£5,000 in savings? Here’s how I’d aim to turn that into a £1,340 monthly passive income

There are numerous ways to generate a passive income. But dividends from stocks are arguably one of the easiest. After all, it doesn’t take much capital to get the ball rolling. And by reinvesting any income received in the short term, the wealth-compounding process can be greatly amplified. So much so that an initial £5,000 lump sum can eventually turn into a £1,340 passive income stream. Here’s how.

Investing in income shares

Looking at the FTSE 100, British investors, on average, earn a 4% yield through dividends and a further 4% through capital gains. And by snapping up shares in something as simple as an index fund, it’s possible to replicate these returns instantly.

At 4%, the passive income generated by a £5,000 investment would equate to roughly £200 a year. While having this extra cash at the end of each year certainly wouldn’t hurt, it’s not exactly a life-changing sum. That’s where stock picking enters the picture.

Instead of opting for an index investing strategy, investors can take a more hands-on approach to their portfolio. By selecting the specific companies they want to own, it’s possible to lock in a significantly higher dividend yield. That’s especially true in 2024, with many FTSE shares still recovering from the recent correction, resulting in higher payouts.

Suppose the yield was boosted by another 2% to 6%? In this case, my passive income stream would instantly grow to £300 a year. An extra £100 may not seem like much. But when compounded over decades, it can add up considerably.

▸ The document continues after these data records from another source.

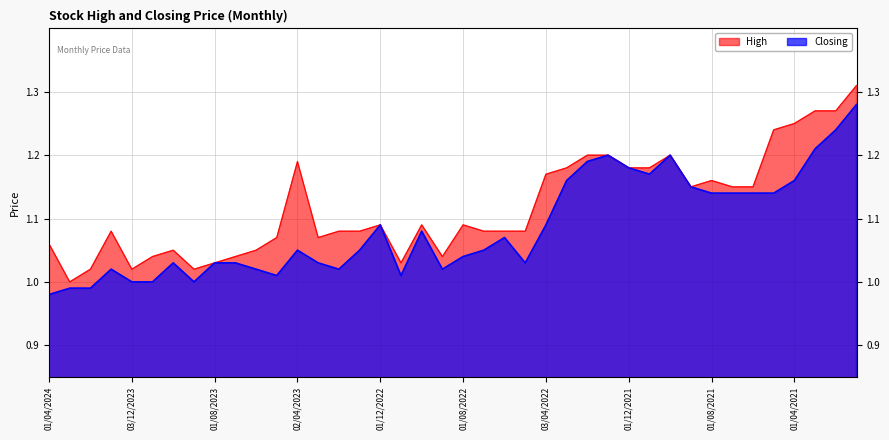

Between 01/02/2024 and 01/04/2024, which is larger?

01/04/2024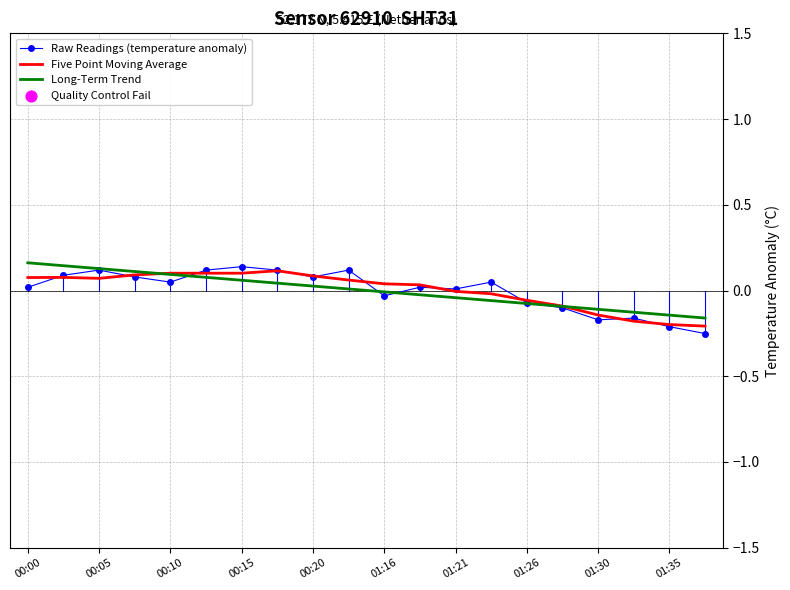

Which series has the largest total across all categories?

Five Point Moving Average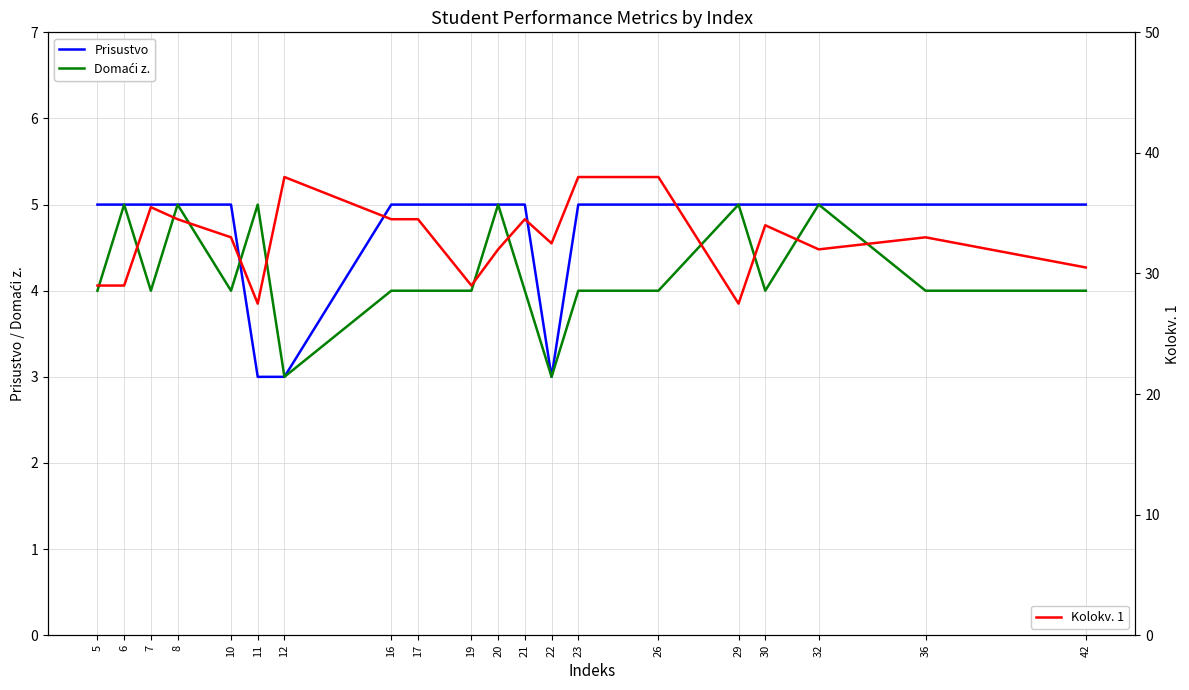

Rank the categories by Domaći z. value from highest to lowest.

6, 8, 11, 20, 29, 32, 5, 7, 10, 16, 17, 19, 21, 23, 26, 30, 36, 42, 12, 22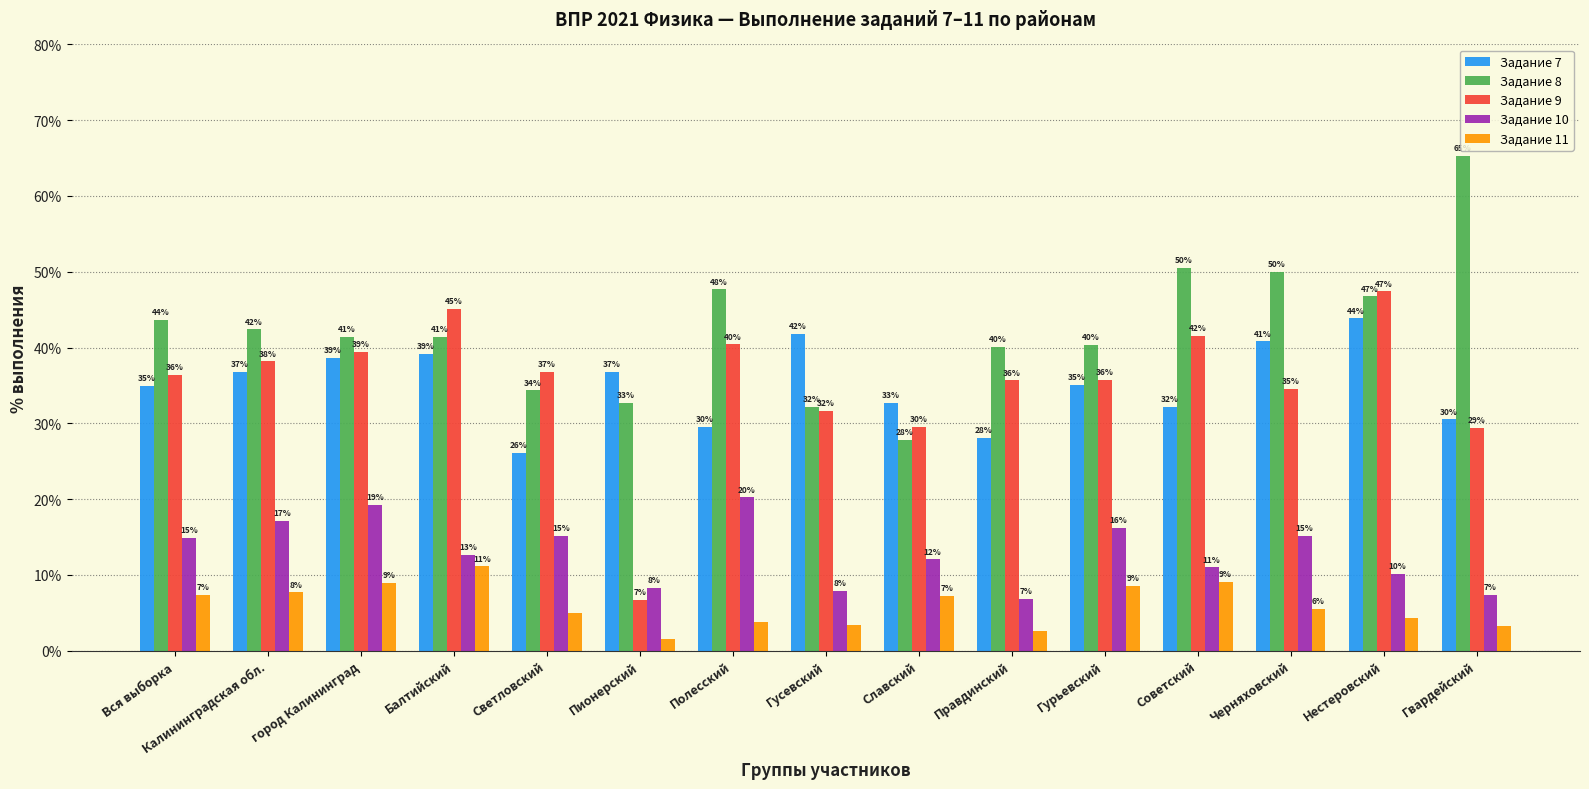

How many distinct data groups are displayed?

5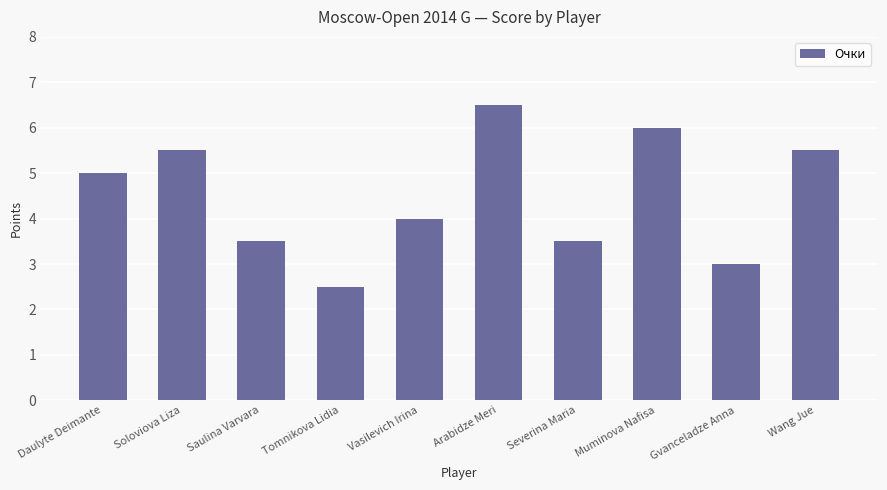

At which label is the value closest to 4?

Vasilevich Irina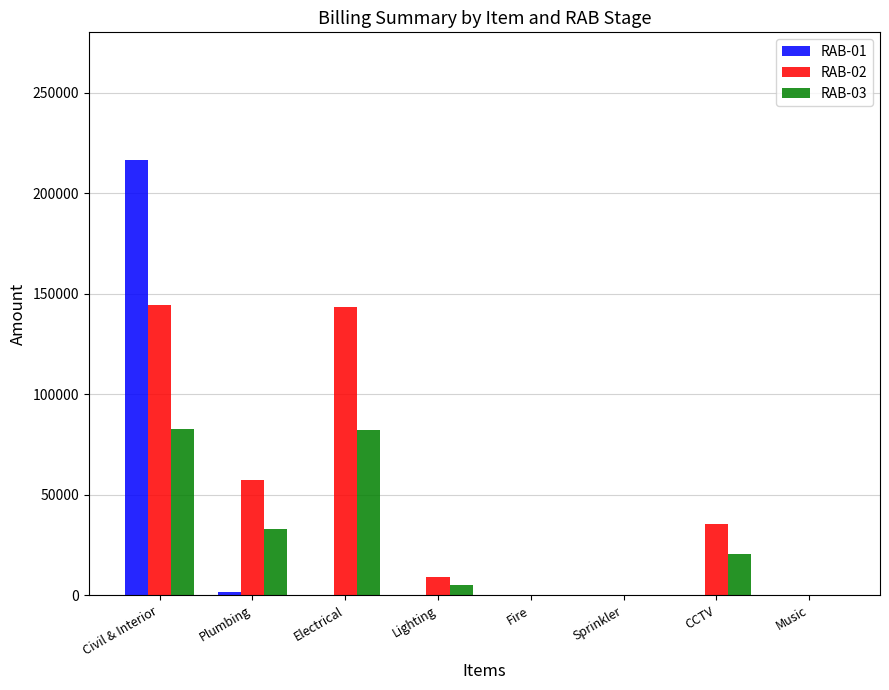

How many data points does each series have?

8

By reinvesting dividends and pairing them with 4% capital gains, a £5,000 initial investment could grow to £268,500 in 40 years with no further capital injections. That’s the equivalent of a £16,110 passive income, or £1,342.50 a month.

A 6%-yielding dividend stock to buy now?

This income calculation comes baked with a lot of assumptions. As recent history has demonstrated, the stock market occasionally decides to throw a tantrum that can disrupt a portfolio. In other words, investors may end up with less than expected four decades from now.

There’s also the challenge of finding income stocks capable of paying, maintaining, and growing a 6% yield. A quick glance at the FTSE 100 reveals plenty of viable candidates, with popular names like Lloyds coming close to this threshold. However, personally, I’m more interested in businesses with a proven track record of raising shareholder payouts, even if the yield is initially below target.

That’s why Safestore Holdings (LSE:SAFE) could be a good fit to consider for an income portfolio. The self-storage provider has continuously hiked dividends every year for 14 years at an average annualised rate of 18%! Considering demand for such services isn’t likely to disappear any time soon, this upward trend could continue for many years to come. That’s especially true, considering the group’s international expansion is opening the door to plenty of new opportunities.

Of course, as with any investment, there are still risks to consider. Owning and operating a real estate empire doesn’t come cheap. And the company has racked up some considerable debt along the way.

Safestore’s current leverage looks sustainable. However, a prolonged downturn in this cyclical market could change that. Nevertheless, if I were looking to build a high-yield passive income portfolio today, Safestore would definitely be part of it.